- Download
dist/outlier_analysis-0.0.1-py3-none-any.whl
- Open a terminal window and navigate to the directory where the .whl file was downloaded
- Type
pip install outlier_analysis-0.0.1-py3-none-any.whl
- Type
pip show outlier_analysis
to verify installation
- Type
python -m outlier_analysis.run
in a terminal window
- You will be asked to enter the path to a .csv file that you would like to analyze for outliers.
- You will be asked to enter an age for which you would like to predict the median and range
- The .csv file must contain a column labeled 'age_in_days' and a column labeled 'values'
- Test data have been provided if you would like to observe the behavior of the program.

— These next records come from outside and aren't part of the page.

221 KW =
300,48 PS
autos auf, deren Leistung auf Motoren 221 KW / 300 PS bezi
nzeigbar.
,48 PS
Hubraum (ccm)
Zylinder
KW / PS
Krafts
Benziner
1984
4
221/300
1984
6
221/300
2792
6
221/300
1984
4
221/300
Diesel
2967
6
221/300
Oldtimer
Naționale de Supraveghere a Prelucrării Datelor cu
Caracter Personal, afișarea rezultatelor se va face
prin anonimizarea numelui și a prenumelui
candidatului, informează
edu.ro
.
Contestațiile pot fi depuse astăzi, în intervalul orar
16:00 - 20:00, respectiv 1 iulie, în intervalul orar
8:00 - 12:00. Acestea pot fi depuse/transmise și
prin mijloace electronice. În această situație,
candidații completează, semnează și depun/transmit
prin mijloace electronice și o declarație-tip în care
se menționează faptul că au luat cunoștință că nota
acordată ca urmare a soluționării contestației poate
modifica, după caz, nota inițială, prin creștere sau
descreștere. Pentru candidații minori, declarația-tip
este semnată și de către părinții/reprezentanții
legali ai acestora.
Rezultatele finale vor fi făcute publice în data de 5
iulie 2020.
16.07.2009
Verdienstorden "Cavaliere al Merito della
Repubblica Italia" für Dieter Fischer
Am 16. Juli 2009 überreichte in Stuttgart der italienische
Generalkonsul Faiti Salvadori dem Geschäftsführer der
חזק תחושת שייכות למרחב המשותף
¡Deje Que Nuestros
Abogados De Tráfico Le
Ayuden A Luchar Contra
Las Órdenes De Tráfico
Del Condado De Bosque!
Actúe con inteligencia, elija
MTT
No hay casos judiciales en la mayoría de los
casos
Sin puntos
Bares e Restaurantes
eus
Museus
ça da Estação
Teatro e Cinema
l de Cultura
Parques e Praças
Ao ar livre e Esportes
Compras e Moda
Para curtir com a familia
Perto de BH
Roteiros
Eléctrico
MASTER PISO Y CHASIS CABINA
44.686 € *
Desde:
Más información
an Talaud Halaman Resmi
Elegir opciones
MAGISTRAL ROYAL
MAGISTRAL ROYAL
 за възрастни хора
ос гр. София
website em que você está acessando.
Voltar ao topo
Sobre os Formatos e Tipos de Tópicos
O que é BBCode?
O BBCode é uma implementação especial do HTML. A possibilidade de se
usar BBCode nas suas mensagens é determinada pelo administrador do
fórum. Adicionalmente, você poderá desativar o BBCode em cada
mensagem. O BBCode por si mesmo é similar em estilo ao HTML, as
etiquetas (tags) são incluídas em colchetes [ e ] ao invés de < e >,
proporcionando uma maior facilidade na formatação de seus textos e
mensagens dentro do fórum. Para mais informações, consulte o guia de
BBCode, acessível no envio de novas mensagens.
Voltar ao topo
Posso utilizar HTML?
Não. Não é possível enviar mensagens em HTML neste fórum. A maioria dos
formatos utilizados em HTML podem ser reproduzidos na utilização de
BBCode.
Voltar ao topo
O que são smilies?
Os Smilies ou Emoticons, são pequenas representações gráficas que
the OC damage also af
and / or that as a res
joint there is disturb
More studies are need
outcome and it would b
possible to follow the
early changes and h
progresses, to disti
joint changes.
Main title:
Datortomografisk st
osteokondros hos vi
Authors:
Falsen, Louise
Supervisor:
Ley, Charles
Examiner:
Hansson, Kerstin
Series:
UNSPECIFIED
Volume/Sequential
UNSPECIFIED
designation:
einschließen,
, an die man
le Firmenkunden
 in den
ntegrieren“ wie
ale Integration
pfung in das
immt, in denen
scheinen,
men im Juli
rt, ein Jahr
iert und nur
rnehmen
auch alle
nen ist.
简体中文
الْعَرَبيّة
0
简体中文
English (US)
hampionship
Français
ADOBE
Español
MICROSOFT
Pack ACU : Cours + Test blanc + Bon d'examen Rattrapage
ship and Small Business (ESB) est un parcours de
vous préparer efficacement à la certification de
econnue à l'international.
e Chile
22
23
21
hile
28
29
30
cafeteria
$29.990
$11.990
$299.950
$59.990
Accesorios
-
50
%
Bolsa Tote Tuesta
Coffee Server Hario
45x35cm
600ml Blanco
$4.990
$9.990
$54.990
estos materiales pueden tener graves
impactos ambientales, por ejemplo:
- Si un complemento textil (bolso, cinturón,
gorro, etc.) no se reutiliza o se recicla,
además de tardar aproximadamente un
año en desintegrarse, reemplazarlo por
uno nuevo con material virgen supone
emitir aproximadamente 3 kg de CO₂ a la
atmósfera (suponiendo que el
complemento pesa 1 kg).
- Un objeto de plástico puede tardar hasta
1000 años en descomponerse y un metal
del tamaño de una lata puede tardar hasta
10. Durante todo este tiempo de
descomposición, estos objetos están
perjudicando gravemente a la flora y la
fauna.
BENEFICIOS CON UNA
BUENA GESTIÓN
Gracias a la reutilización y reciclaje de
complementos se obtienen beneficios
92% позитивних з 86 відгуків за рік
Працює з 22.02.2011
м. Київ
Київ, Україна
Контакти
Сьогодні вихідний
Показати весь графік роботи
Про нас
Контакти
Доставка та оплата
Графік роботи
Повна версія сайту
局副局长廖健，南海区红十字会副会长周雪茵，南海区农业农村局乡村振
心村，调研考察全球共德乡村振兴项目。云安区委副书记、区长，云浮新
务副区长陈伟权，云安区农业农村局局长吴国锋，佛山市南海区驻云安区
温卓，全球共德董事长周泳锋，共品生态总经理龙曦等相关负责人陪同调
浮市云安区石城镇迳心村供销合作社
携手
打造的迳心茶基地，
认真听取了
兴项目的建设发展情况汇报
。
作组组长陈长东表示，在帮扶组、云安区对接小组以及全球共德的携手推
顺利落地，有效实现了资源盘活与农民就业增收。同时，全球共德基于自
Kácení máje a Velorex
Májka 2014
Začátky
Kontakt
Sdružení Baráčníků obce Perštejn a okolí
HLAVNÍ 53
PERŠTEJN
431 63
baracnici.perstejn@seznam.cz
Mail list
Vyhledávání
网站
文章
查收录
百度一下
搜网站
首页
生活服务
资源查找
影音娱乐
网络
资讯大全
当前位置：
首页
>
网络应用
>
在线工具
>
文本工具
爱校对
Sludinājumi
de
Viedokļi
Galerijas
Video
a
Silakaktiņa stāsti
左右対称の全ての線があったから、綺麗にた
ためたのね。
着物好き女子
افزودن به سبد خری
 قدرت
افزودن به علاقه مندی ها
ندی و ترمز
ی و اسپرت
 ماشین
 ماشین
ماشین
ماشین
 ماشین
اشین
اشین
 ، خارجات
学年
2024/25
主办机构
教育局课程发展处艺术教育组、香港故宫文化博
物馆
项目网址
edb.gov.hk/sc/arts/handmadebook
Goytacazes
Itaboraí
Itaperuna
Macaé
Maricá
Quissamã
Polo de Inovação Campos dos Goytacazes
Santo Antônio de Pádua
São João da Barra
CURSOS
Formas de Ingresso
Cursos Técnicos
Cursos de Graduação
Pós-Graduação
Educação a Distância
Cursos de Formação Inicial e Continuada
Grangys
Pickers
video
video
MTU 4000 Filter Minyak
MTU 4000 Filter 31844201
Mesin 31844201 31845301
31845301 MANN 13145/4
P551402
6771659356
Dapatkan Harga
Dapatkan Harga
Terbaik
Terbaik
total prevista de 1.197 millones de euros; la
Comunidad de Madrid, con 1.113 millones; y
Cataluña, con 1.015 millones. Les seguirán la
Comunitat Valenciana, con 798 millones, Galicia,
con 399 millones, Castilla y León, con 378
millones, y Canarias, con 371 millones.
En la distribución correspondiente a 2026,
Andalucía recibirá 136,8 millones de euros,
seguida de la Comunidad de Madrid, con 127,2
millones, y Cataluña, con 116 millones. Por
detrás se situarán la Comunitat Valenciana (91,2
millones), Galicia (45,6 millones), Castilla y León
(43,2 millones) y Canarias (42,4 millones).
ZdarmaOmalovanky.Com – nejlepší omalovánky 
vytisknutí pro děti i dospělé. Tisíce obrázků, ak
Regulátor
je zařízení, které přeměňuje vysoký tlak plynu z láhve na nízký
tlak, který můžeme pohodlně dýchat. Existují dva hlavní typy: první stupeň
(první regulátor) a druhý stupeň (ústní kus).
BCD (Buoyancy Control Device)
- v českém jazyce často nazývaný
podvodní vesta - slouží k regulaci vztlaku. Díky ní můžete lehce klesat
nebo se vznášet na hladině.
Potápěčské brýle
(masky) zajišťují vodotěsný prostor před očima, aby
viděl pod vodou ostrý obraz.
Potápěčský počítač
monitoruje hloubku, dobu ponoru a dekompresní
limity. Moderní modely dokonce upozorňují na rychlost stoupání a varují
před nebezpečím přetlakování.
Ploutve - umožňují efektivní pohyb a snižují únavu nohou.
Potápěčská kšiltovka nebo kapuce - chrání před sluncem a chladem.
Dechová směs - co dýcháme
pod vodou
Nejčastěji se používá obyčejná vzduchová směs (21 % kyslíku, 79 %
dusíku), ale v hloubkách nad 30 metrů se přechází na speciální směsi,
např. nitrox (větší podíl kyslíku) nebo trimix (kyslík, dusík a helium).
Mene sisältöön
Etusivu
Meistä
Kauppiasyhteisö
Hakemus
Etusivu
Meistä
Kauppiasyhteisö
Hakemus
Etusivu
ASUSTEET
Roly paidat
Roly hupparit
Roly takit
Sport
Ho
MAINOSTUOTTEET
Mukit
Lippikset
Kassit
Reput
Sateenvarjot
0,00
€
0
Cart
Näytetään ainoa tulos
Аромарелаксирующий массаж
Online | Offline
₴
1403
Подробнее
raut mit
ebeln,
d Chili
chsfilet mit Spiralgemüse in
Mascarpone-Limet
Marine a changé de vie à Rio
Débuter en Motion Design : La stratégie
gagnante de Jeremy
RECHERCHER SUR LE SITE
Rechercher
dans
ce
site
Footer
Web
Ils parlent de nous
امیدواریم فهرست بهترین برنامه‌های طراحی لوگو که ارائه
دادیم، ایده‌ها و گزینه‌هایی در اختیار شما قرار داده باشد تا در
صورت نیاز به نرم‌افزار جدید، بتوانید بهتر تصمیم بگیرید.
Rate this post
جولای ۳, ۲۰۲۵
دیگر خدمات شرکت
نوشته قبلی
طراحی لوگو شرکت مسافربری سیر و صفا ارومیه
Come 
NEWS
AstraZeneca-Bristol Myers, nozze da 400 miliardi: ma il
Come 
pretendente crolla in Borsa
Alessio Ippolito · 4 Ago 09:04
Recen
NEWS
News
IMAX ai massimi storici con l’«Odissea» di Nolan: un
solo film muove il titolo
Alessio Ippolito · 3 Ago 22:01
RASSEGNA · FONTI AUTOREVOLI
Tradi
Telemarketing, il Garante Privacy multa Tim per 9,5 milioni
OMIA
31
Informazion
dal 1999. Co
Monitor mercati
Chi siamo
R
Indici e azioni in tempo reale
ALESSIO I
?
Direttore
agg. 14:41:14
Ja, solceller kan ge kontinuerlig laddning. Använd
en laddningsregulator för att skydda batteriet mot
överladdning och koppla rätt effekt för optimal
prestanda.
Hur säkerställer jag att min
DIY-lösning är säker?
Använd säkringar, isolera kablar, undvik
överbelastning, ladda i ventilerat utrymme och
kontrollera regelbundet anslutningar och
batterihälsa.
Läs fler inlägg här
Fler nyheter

Simply hit the
enter
key when asked for input.
The code will determines outliers for any numerical dataset using the < Q1 - 1.5 * IQR OR > Q3 + 1.5 * IQR method and the modified z-score method (|modified z-score| > 3.5). Outliers are determined separately for each age.
- a .csv file containing a column called "outlier" that contains boolean values for each observation (IQR method) and a column called "z_outlier" that contains boolean values for each observation (modified z-score method) will be generated in the same directory as the input .csv file. It will have the same name as the input file with the suffix "_outliers.csv".
- a .png file containing a plot of data outliers as determined by both methods will be generate in the same directory as the input .csv file. It will have the same name as the input .csv file with the suffix '_outliers.png'
- If medians of values for ages are statistically different from each other (Kruskall-Wallis test), regression is performed on the medians of ages 1, 3 and 5 with modified z-score outliers removed. Regression is performed using untransformed data, log10 and ln data to determine the best fit line. A prediction of the median and acceptable range will then be given for a user-input age. These are printed to the terminal window.
- A plot of the linear regression results is also generated.